Think of it like a demonstration of capabilities of different layers
and building blocks provided by torchlayers.

# Input - 3 x 256 x 256 for ImageNet reconstruction
class AutoEncoder(torch.nn.Module):
    def __init__(self):
        super().__init__()
        self.encoder = torchlayers.Sequential(
            torchlayers.StandardNormalNoise(),  # Apply noise to input images
            torchlayers.Conv(64, kernel_size=7),
            torchlayers.activations.Swish(),  # Direct access to module .activations
            torchlayers.InvertedResidualBottleneck(squeeze_excitation=False),
            torchlayers.AvgPool(),  # shape 64 x 128 x 128, kernel_size=2 by default
            torchlayers.HardSwish(),  # Access simply through torchlayers
            torchlayers.SeparableConv(128),  # Up number of channels to 128
            torchlayers.InvertedResidualBottleneck(),  # Default with squeeze excitation
            torch.nn.ReLU(),
            torchlayers.AvgPool(),  # shape 128 x 64 x 64, kernel_size=2 by default
            torchlayers.DepthwiseConv(256),  # DepthwiseConv easier to use
            # Pass input thrice through the same weights like in PolyNet
            torchlayers.Poly(torchlayers.InvertedResidualBottleneck(), order=3),
            torchlayers.ReLU(),  # all torch.nn can be accessed via torchlayers
            torchlayers.MaxPool(),  # shape 256 x 32 x 32
            torchlayers.Fire(out_channels=512),  # shape 512 x 32 x 32
            torchlayers.SqueezeExcitation(hidden=64),
            torchlayers.InvertedResidualBottleneck(),
            torchlayers.MaxPool(),  # shape 512 x 16 x 16
            torchlayers.InvertedResidualBottleneck(squeeze_excitation=False),
            # Randomly switch off the last two layers with 0.5 probability
            torchlayers.StochasticDepth(
                torch.nn.Sequential(
                    torchlayers.InvertedResidualBottleneck(squeeze_excitation=False),
                    torchlayers.InvertedResidualBottleneck(squeeze_excitation=False),
                ),
                p=0.5,
            ),
            torchlayers.AvgPool(),  # shape 512 x 8 x 8
        )

        # This one is more "standard"
        self.decoder = torchlayers.Sequential(
            torchlayers.Poly(torchlayers.InvertedResidualBottleneck(), order=2),
            # Has ICNR initialization by default after calling `build`
            torchlayers.ConvPixelShuffle(out_channels=512, upscale_factor=2),
            # Shape 512 x 16 x 16 after PixelShuffle
            torchlayers.Poly(torchlayers.InvertedResidualBottleneck(), order=3),
            torchlayers.ConvPixelShuffle(out_channels=256, upscale_factor=2),
            # Shape 256 x 32 x 32
            torchlayers.Poly(torchlayers.InvertedResidualBottleneck(), order=3),
            torchlayers.ConvPixelShuffle(out_channels=128, upscale_factor=2),
            # Shape 128 x 64 x 64
            torchlayers.Poly(torchlayers.InvertedResidualBottleneck(), order=4),
            torchlayers.ConvPixelShuffle(out_channels=64, upscale_factor=2),
            # Shape 64 x 128 x 128
            torchlayers.InvertedResidualBottleneck(),
            torchlayers.Conv(256),
            torchlayers.Dropout(),  # Defaults to 0.5 and Dropout2d for images
            torchlayers.Swish(),
            torchlayers.InstanceNorm(),
            torchlayers.ConvPixelShuffle(out_channels=32, upscale_factor=2),
            # Shape 32 x 256 x 256
            torchlayers.Conv(16),
            torchlayers.Swish(),
            torchlayers.Conv(3),
            # Shape 3 x 256 x 256
        )

    def forward(self, inputs):
        return self.decoder(self.encoder(inputs))
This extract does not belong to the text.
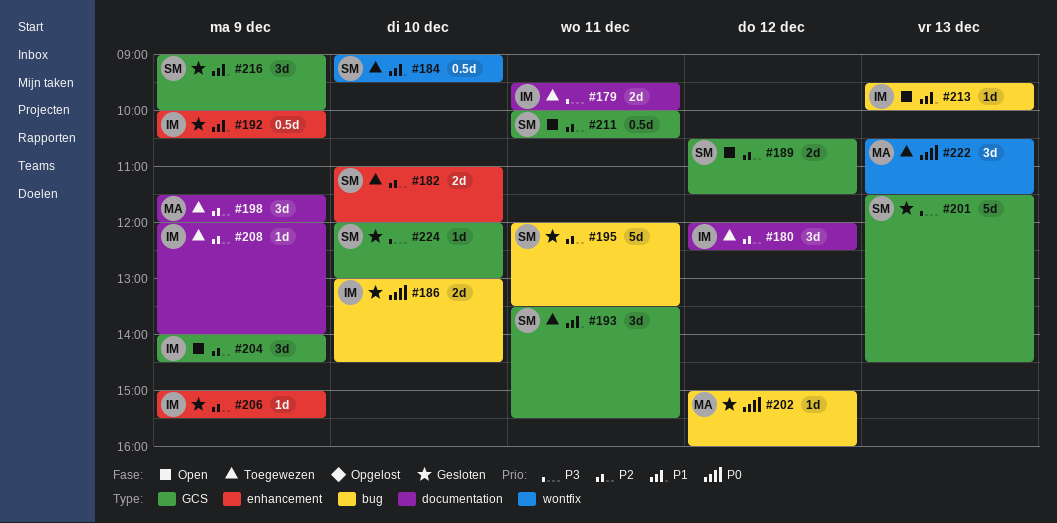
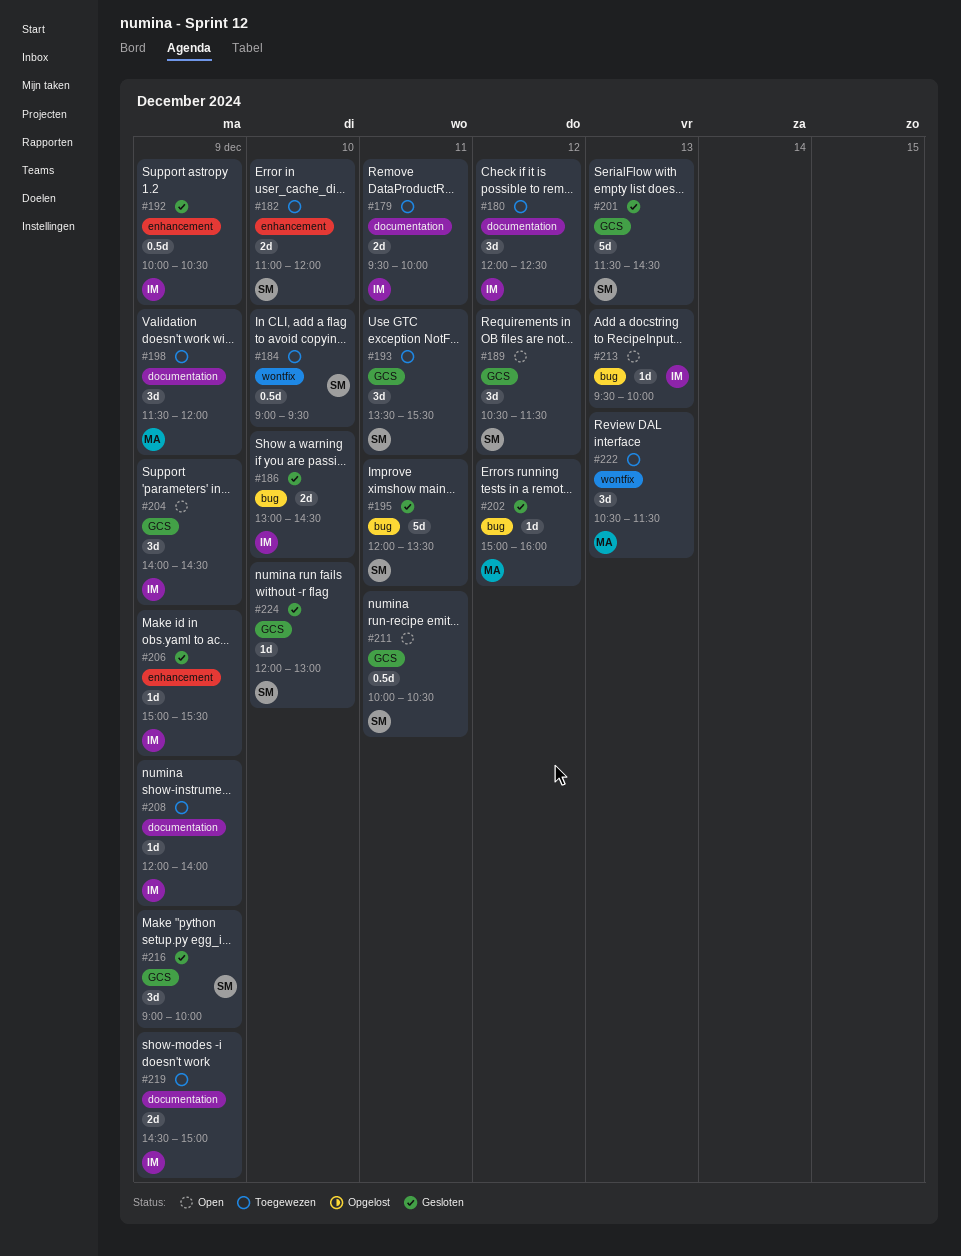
#189, estimate: 2d -> 3d
#219: none -> present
Now one can instantiate the module and use it with torch.nn.MSELoss as per usual.

autoencoder = torchlayers.build(AutoEncoder(), torch.randn(1, 3, 256, 256))

Installation

pip

Latest release:

pip install --user torchlayers

Nightly:

pip install --user torchlayers-nightly

Docker

CPU standalone and various versions of GPU enabled images are available
at dockerhub.

For CPU quickstart, issue:

docker pull szymonmaszke/torchlayers:18.04

Nightly builds are also available, just prefix tag with nightly_. If you are going for GPU image make sure you have
nvidia/docker installed and it's runtime set.